Jude urged himself to talk, but he knew that there would be nothing. He didn’t know what to say to his daughter. His daughter turned over the urn and silver ash fell on the lake in small ringlets like water lilies and then faded into nothing as the figures disappeared.
“I know what happens next. Don’t show me.”
But the rower did. The figure of his daughter appeared again and again, walking along the jetty and then sitting on her own, sometimes scattering petals into the water and sometimes just staring at the blackness. Then she would swim, cautiously at first, just a few strokes out before she returned to the solidness of the jetty. Then she became more confident and Jude watched as she swam out into the water.
Jude was sick off the side of the boat. His whole body shook as he vomited, his eyes glassy with tears.
“We both know what happens next, Jude.”
Jude spat out the vomit which had clung to his teeth and spoke through the acidic taste.
“She swims out too far and gets caught in a current. She dies.”
The rower shook their head.
“You’re wrong, don’t you remember what you said?”
“Of course I remember.”
“I won’t show you.” Jude’s shoulders rested, “but we can listen.”
“Naomi you’ve pushed things too far.” Jude’s voice echoed around the lake as if the sky itself spoke.
“All these nights out doing god knows what, drinking, smoking, you’ve lost your focus. You’re staying in with me this evening.” Jude cowered at his words. Naomi’s voice filled the lake.
“Dad you can’t hang onto me forever, I’m not your little girl anymore.”

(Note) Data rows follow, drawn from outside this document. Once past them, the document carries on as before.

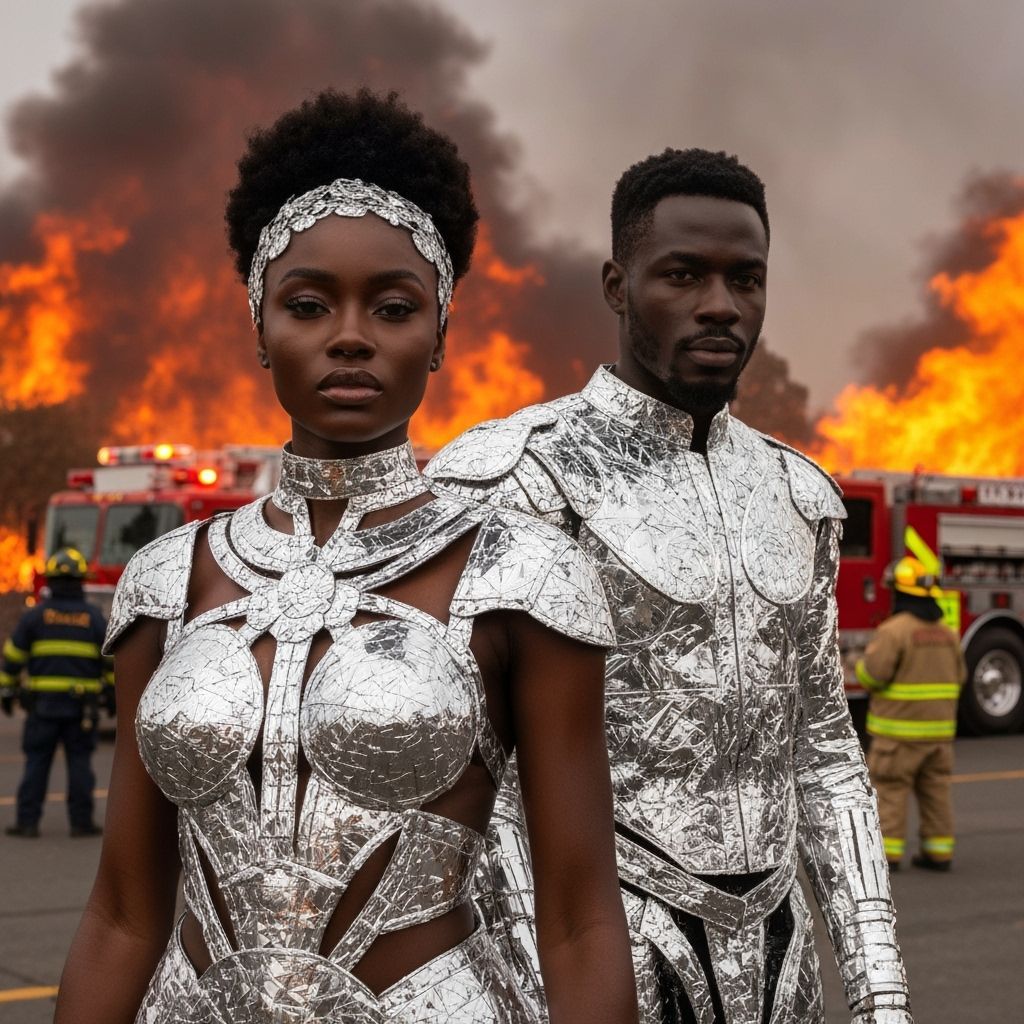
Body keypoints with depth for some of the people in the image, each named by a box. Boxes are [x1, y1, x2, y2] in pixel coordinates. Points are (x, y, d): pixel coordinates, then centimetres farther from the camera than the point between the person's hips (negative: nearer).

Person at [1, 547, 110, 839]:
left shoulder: (35, 615, -1)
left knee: (36, 763, 5)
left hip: (42, 702, 0)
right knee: (80, 762, 7)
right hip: (82, 704, 0)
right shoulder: (94, 617, 1)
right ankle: (81, 822, 7)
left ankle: (28, 822, 4)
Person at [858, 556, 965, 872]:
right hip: (939, 727, 6)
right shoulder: (946, 633, 7)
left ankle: (887, 853, 0)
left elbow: (872, 674, -19)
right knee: (935, 790, 10)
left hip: (899, 729, -6)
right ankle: (939, 852, 12)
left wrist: (865, 662, 2)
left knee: (889, 790, 0)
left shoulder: (894, 630, -15)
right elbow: (957, 677, 14)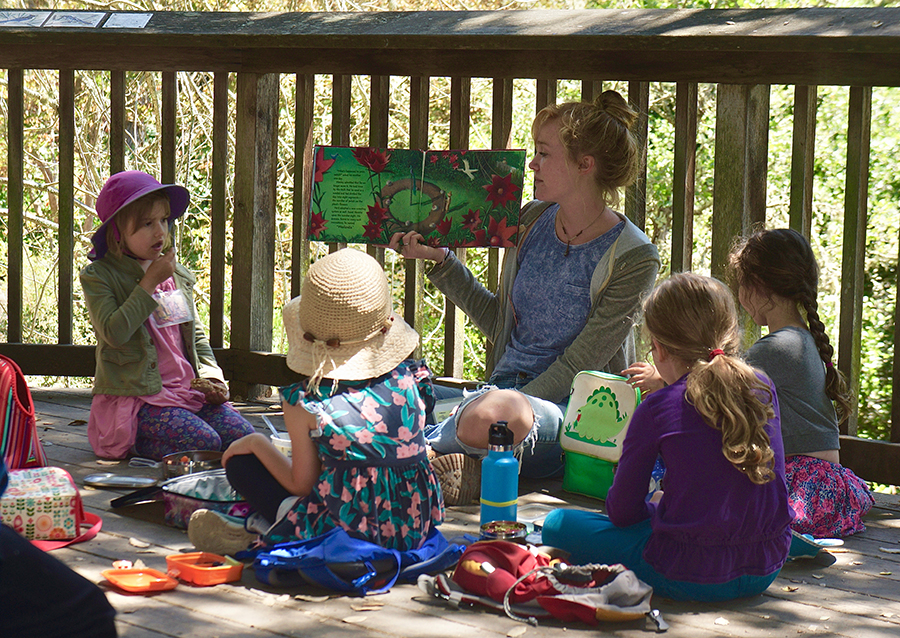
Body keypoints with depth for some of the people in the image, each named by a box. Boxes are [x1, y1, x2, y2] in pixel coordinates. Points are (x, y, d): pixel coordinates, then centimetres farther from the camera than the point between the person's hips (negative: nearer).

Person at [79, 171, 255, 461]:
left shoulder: (178, 275, 16)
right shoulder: (98, 276, -2)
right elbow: (114, 332, -18)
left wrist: (210, 375, 6)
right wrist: (150, 283, -14)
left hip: (189, 391, 6)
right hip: (136, 399, -6)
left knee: (242, 435, -17)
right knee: (205, 443, -27)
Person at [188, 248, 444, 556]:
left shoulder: (306, 402, -14)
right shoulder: (411, 379, -4)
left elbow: (302, 485, -6)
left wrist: (258, 443, 10)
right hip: (415, 530, 5)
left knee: (240, 462, 10)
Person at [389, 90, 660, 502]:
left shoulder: (634, 258, -10)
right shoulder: (533, 221, 8)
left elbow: (578, 364, -12)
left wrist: (511, 407, -21)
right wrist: (440, 259, 9)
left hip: (568, 408, -4)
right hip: (504, 387, 4)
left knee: (486, 419, -38)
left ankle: (424, 448, -16)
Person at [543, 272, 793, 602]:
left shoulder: (657, 409, -11)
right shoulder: (764, 389, 4)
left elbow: (622, 511, -3)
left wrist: (657, 504, 19)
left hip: (693, 578, -7)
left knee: (557, 524, 4)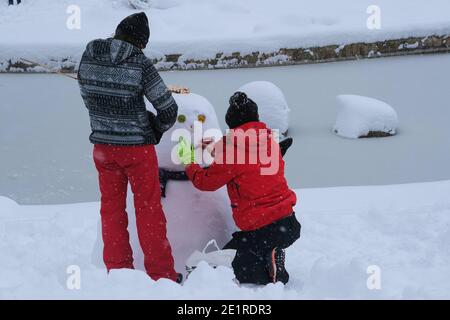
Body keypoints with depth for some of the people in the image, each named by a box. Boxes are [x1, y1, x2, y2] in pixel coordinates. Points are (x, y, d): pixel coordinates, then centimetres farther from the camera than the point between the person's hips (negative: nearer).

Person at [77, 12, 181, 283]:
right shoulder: (139, 63, -15)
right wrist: (156, 130, 10)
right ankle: (161, 273, 16)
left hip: (102, 146, 4)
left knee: (111, 207, 16)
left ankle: (117, 270, 24)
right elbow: (168, 109, -10)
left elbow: (88, 97, 9)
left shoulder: (87, 58, -2)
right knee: (149, 209, 7)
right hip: (137, 147, -4)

There was a moment of silence, a moment which hung like the stars in the sky, like a body from a tree.
“You’re right. You’ve grown older.” Jude paused. “You’re more like your mother than ever.”
There was the slamming of the door, the roar of the engine and then silence.

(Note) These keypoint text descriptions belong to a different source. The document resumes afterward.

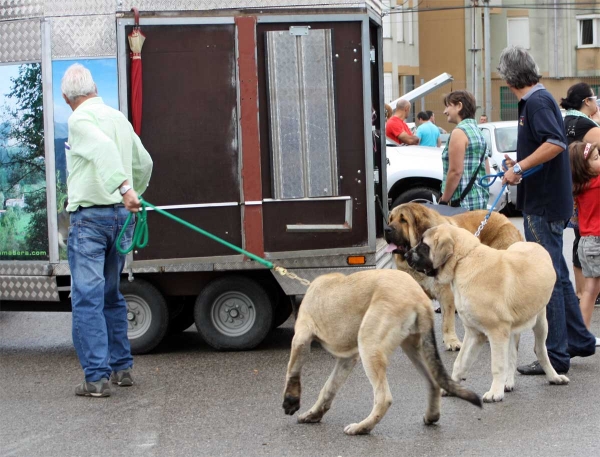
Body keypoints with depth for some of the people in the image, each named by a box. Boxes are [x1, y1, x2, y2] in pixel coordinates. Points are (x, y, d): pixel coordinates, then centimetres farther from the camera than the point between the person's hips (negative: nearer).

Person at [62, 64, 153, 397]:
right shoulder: (119, 118, 14)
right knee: (111, 295, 19)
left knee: (87, 298, -6)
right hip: (121, 217, 7)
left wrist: (124, 187, -37)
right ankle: (121, 367, 22)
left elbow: (104, 149, -28)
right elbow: (144, 163, 23)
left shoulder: (80, 120, -9)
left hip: (90, 216, -7)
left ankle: (97, 377, -10)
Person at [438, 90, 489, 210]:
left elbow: (455, 171, -16)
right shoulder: (478, 131, 18)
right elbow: (486, 172, 19)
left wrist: (444, 200, -11)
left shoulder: (459, 132, -10)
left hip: (464, 202, -9)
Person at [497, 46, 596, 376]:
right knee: (557, 275, 18)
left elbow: (556, 143, -28)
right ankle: (579, 340, 27)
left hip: (543, 206, -10)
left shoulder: (536, 102, -15)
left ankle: (555, 355, -1)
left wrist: (519, 167, -23)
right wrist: (519, 168, 23)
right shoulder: (536, 99, 15)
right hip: (548, 203, 10)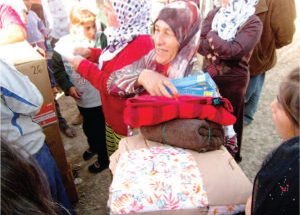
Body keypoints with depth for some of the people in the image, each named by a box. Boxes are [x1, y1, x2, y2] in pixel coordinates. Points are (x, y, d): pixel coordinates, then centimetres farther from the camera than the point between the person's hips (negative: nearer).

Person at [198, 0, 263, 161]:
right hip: (208, 74, 5)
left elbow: (233, 51, -24)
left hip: (232, 80, -4)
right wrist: (221, 49, -21)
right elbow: (199, 42, -5)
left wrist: (212, 36, -14)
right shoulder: (215, 13, 4)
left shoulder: (253, 23, -12)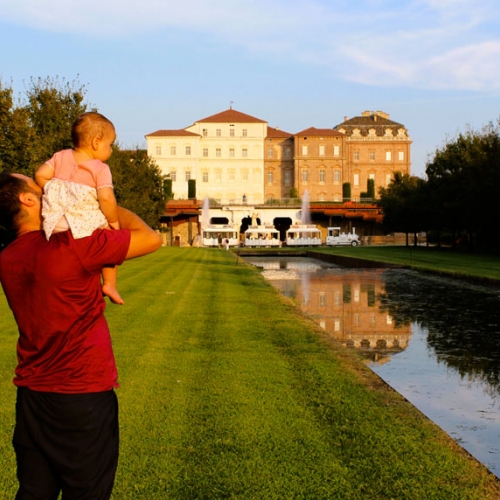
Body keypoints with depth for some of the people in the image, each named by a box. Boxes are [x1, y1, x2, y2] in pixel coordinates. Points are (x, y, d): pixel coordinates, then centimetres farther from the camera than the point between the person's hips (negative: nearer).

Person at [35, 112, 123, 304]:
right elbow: (106, 198, -16)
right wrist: (114, 221, -2)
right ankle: (109, 284, 14)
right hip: (88, 222, -4)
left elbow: (40, 175, 3)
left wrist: (54, 195, 16)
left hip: (56, 222, 5)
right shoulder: (101, 169, -5)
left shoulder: (61, 156, 9)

Tears streamed down Jude’s face. Silver mist gathered around him until it formed a shroud around his figure.
“I’m sorry.” Jude muttered.
“I’m so sorry. If I could undo it I would but I can’t do anything.” He wiped the tears from his cheek.

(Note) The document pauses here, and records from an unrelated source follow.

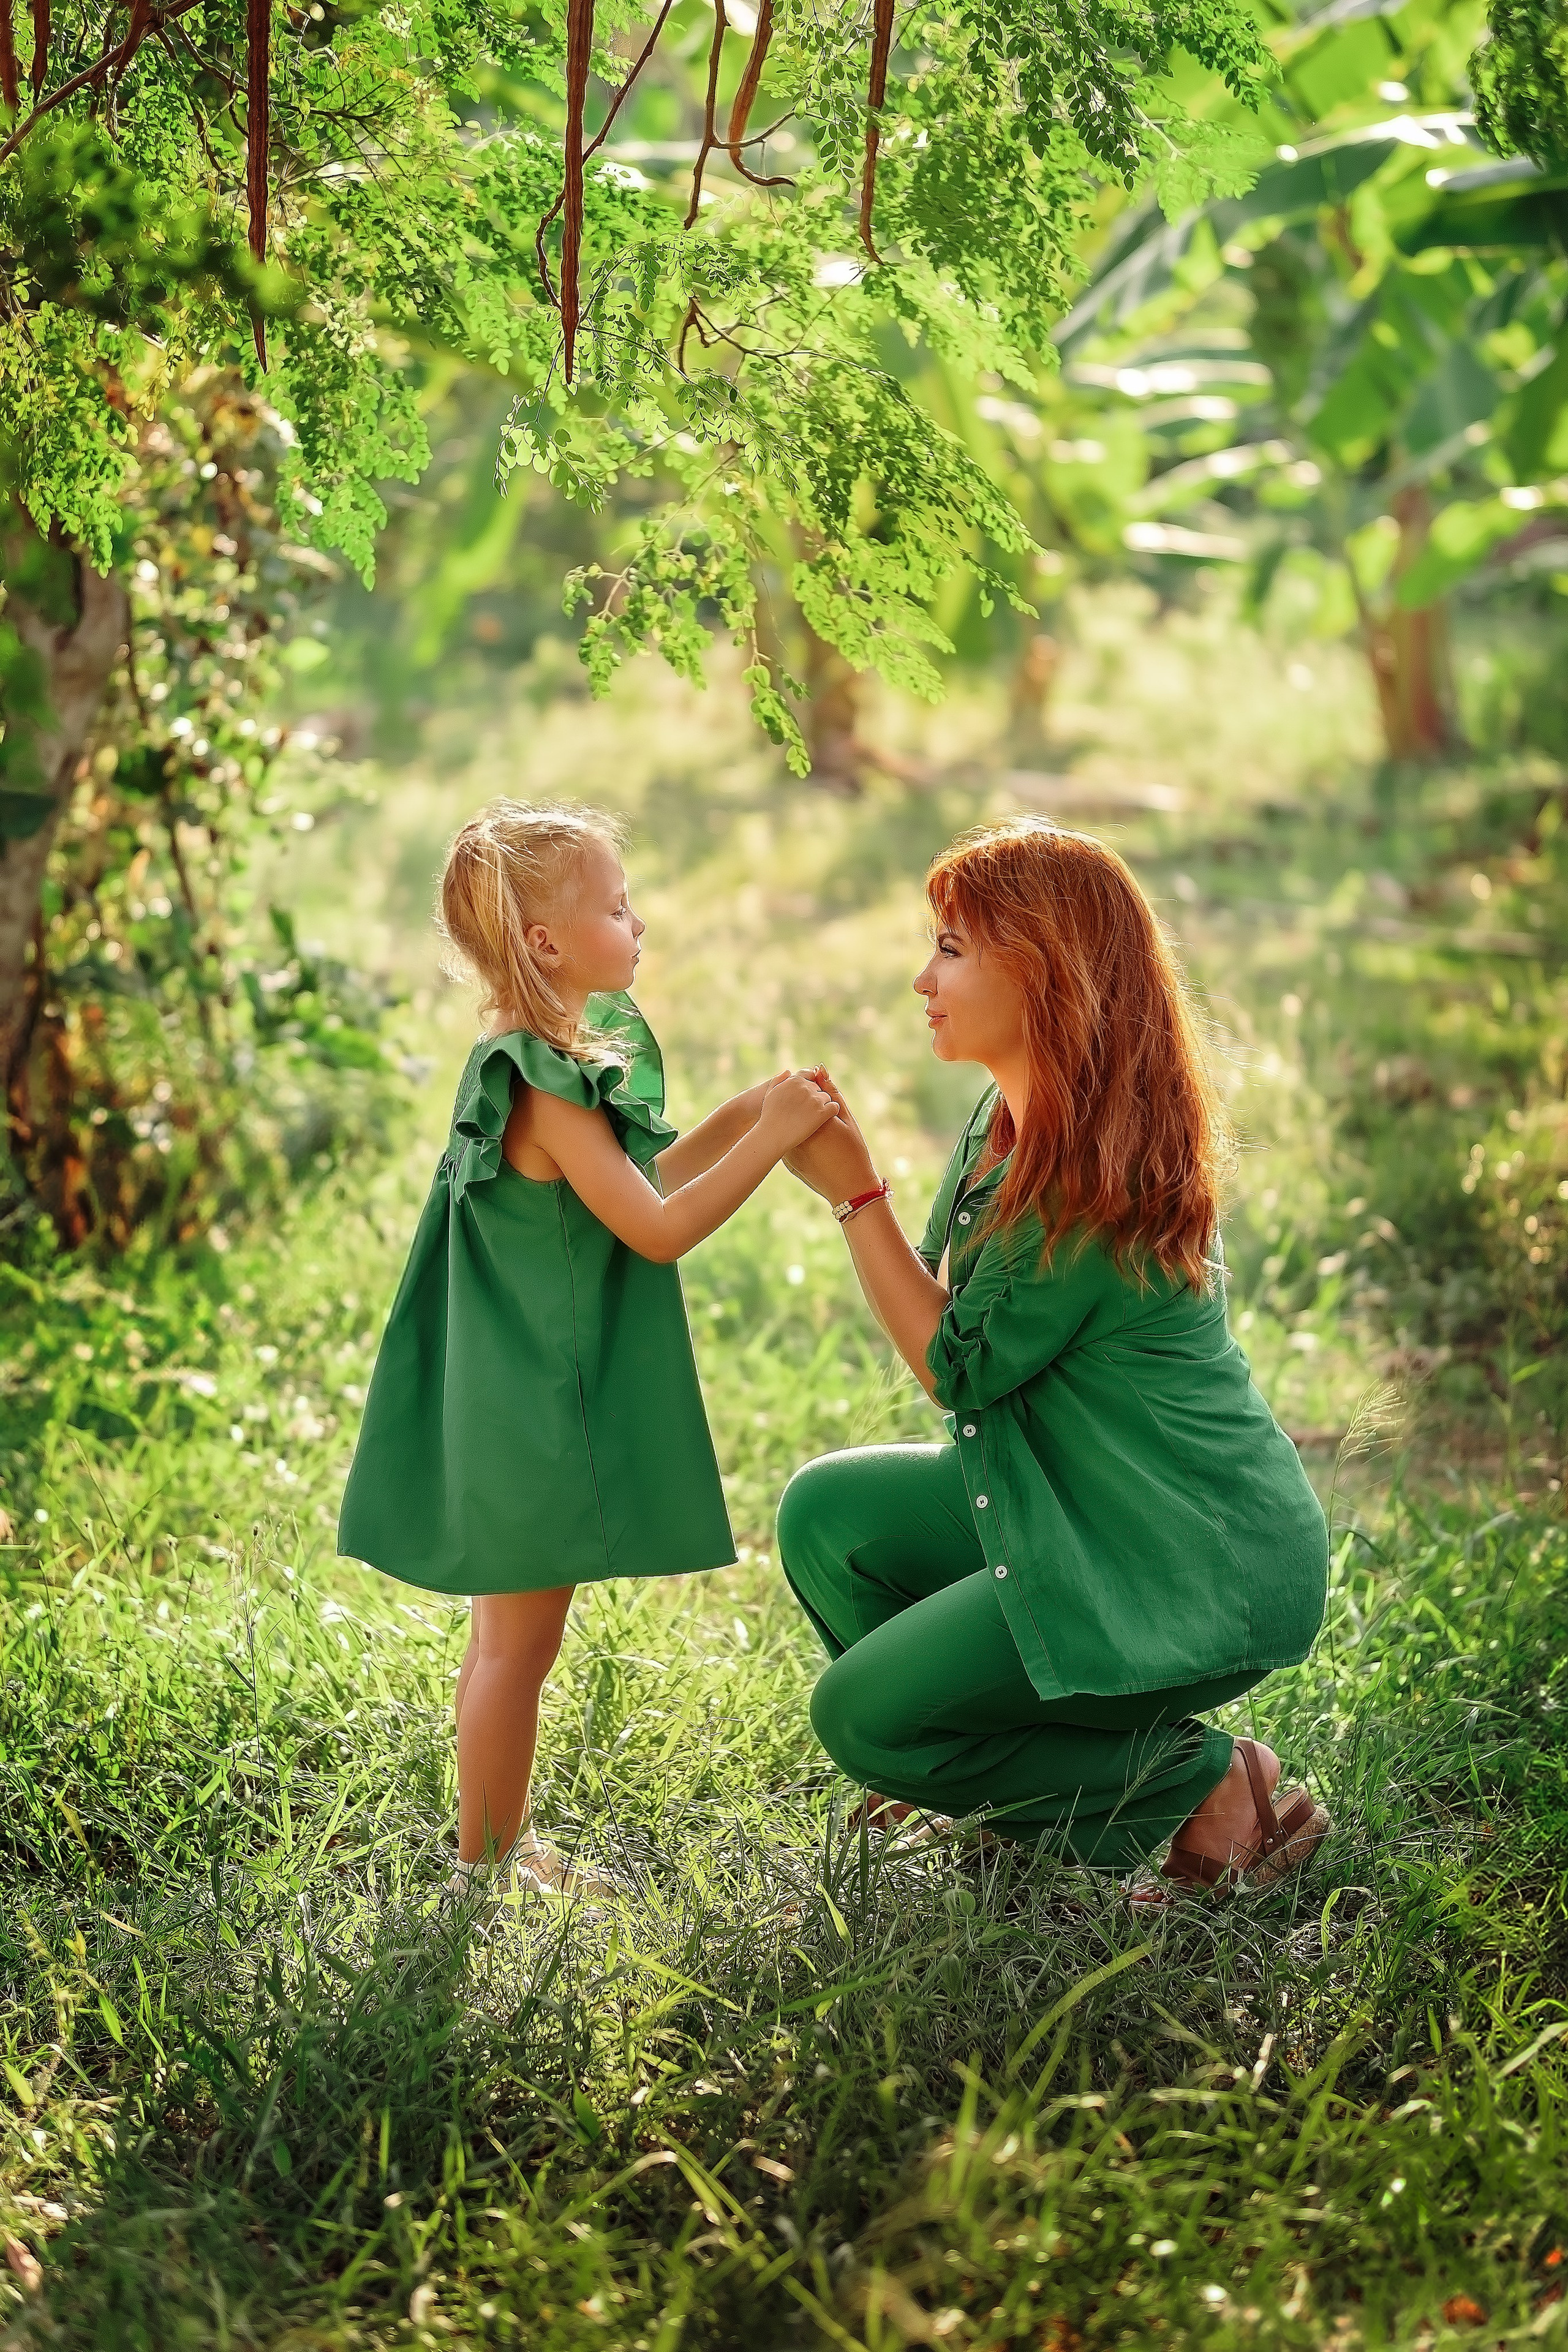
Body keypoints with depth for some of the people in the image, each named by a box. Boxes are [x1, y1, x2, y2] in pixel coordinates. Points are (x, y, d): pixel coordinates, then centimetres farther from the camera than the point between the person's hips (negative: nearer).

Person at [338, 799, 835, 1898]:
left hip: (530, 1398, 10)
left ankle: (503, 1844, 31)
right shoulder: (547, 1086, -22)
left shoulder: (550, 1063, 8)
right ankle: (487, 1872, 11)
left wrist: (745, 1114, 9)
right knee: (519, 1644, 1)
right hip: (539, 1407, -10)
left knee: (512, 1635, 19)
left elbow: (637, 1183, 18)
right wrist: (770, 1140, -19)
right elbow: (656, 1229, -23)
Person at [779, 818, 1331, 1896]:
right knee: (827, 1513, 4)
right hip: (1073, 1505, 10)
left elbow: (962, 1369, -16)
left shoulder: (1093, 1163, -24)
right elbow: (951, 1313, 8)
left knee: (860, 1718, -10)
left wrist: (856, 1191, -14)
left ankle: (1206, 1787, 0)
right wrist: (844, 1160, -1)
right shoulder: (1010, 1120, 6)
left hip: (1199, 1565, -10)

“It’s my fault. I know. I know this is what this is about. She was upset, she went to the lake… she, she…”
And Jude saw her. Her figure glided across the lake with ease and precision, further and further into the darkness.
Jude spluttered awake. He took in deep gulps of oxygen and then threw up the water which had gathered in his lungs.
He saw her body next to his, lying limp and still. He felt for her pulse, there was none, he pressed his lips to hers and breathed into her lungs, giving five quick breaths. There was no response. Five more breaths. Nothing. Five more. She coughed, spluttered, water dribbled out of her mouth and Jude rolled her onto her side. He patted her back as she continued to throw up the lake water.
“It’s ok.” He wrapped his arms around her and held her tight. He saw a towel out on the jetty and ran to get it, wrapping it around her shoulders.
“We need to get you out of here, we need to get you to hospital.”
“We need to go now, where’s your phone?…”
“Dad, it’s ok.” Jude saw the look she gave him. He’d seen it before.
“It’s ok dad, you can relax. I’m ok and I’ll be ok.” She smiled.
“It was you dad. You saved me.” Tears gathered in her eyes and held there.
“I was so stupid, swimming out there on my own. I was mad but…” She grabbed his arm.
“I love you dad.” She pulled him tight to her and felt the weight of his body begin to lighten. Jude looked at her, he knew what was happening.
“Dad, I’ll miss you.” Tears now streamed down her face.
“You saved me dad. You saved me.”
Jude’s body glittered silver in the moonlight and began to turn to dust. He looked at the sky and saw it grow darker, darker and darker.